Bei den Gewächshäusern blieb es nicht. Tomiyasu ließ sich von ChatGPT erklären, wie die Überwachung von Feldern per Satellit funktioniert, und baute anschließend ein System, das regelmäßig Daten zum Vegetationsindex NDVI herunterlädt. Die Satellitenbilder legt er direkt über eine Karte seiner eigenen Flächen, sodass ihm für Entscheidungen zu jedem Feld mehr Informationen zur Verfügung stehen.
Außerdem fügte er dem Gruppenchat, den sein Team täglich nutzt, einen eigenen Bot hinzu. Dieser kann die Temperatur in den einzelnen Folientunneln prüfen, die Belüftung steuern oder den Arbeitsplan anzeigen. Absichtlich verfügt er nur über wenige Schaltflächen und verständliche japanische Beschriftungen, damit sich niemand auf dem Feld vertut. Und weil im Chat Arbeitsaufzeichnungen gespeichert werden, kann die KI im Nachhinein beispielsweise berechnen, wie viele Brokkoli-Anzuchtschalen das Team an den einzelnen Tagen ausgesät hat.
Auch direkt auf dem Feld hilft sie. Wenn Tomiyasu auf geerntetem Brokkoli schwarze Flecken entdeckt, fotografiert er sie und bespricht mit ChatGPT, ob es sich um eine Krankheit handelt und wie er dagegen vorgehen sollte. „Ich erhalte Ratschläge zu allem – von geringfügigen Symptomen, für die kein Spezialist nötig ist, bis hin zu Krankheiten, die ein sofortiges Eingreifen erfordern“, erklärt er.
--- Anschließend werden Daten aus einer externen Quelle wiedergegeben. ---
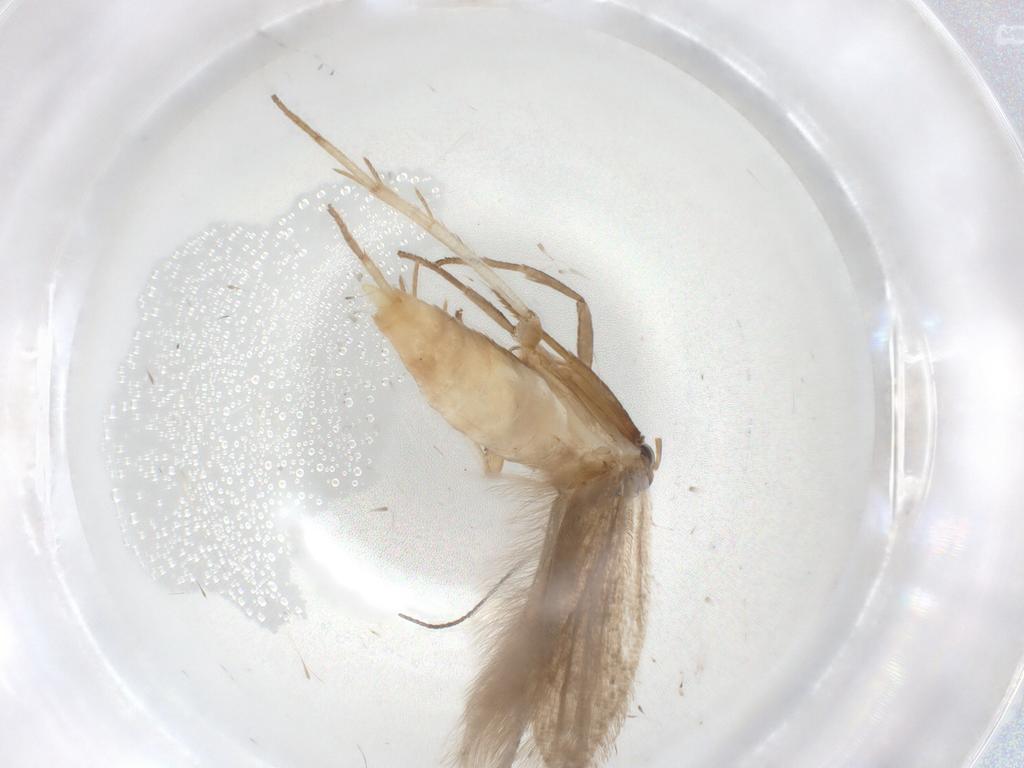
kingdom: Animalia
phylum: Arthropoda
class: Insecta
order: Lepidoptera
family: Gelechiidae
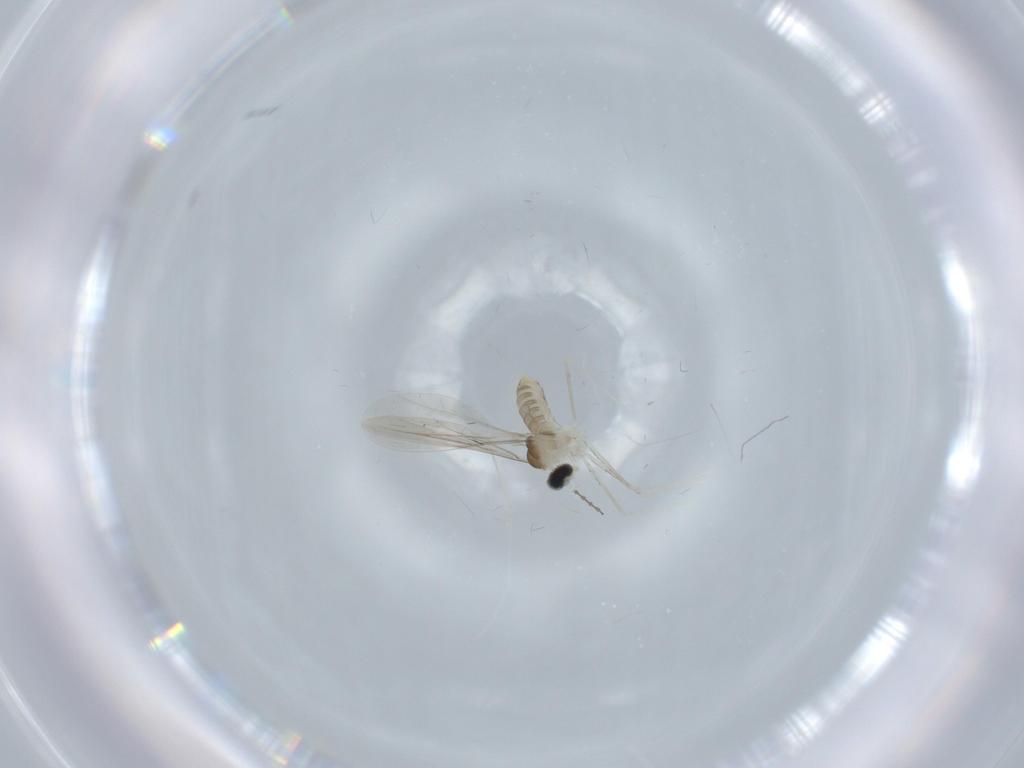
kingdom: Animalia
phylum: Arthropoda
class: Insecta
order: Diptera
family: Cecidomyiidae
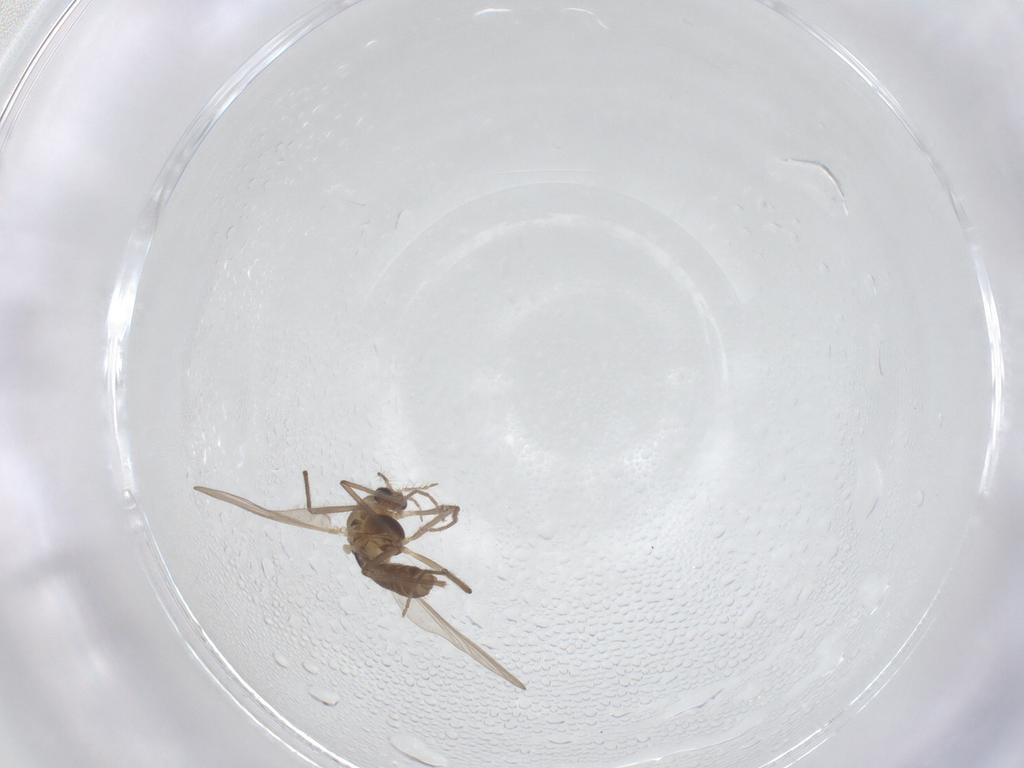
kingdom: Animalia
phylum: Arthropoda
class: Insecta
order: Diptera
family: Chironomidae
Eine eigene Lösung für einen Bruchteil des Preises statt eines teuren Systems
Interessant ist auch sein Weg zur automatischen Traktorlenkung. Bevor er in ein teures Markensystem investierte, wollte er verstehen, wie die Technologie mit präziser GPS-Navigation überhaupt funktioniert. ChatGPT erklärte ihm das Prinzip der Echtzeitkorrekturen, die erforderlichen Komponenten und die Existenz von Open-Source-Projekten. So fand er heraus, dass er ein ähnliches System für einige Hunderttausend Yen selbst bauen könnte – also für einen Bruchteil des üblichen Preises.
Schließlich führte er alle Daten in einem einzigen System zusammen. Mithilfe von KI entwarf er eine Datenbank, die Felder, Nutzpflanzen, geplante und erledigte Arbeiten, Beschäftigte, Materialien, Düngemittel und Sensordaten miteinander verknüpft. Über eine Chatoberfläche kann dann jedes Teammitglied erfahren, welche Aufgaben heute anstehen oder wie hoch die Temperatur gerade im Gewächshaus ist. „Wir verbringen weniger Zeit mit der Suche in getrennten Aufzeichnungen und können leichter auf betriebliche Informationen zugreifen“, fasst er zusammen.
ChatGPT generierte ihm sogar aus einem Foto vom Inneren eines Schaltschranks ein Bild mit Beschriftungen der einzelnen Komponenten – praktisch einen fertigen Schaltplan. „Das Japanische war vollkommen korrekt. Ehrlich gesagt hat mich das überrascht“, gesteht der Landwirt, der noch vor wenigen Jahren im Büro saß und überhaupt nichts über Elektroinstallationen wusste.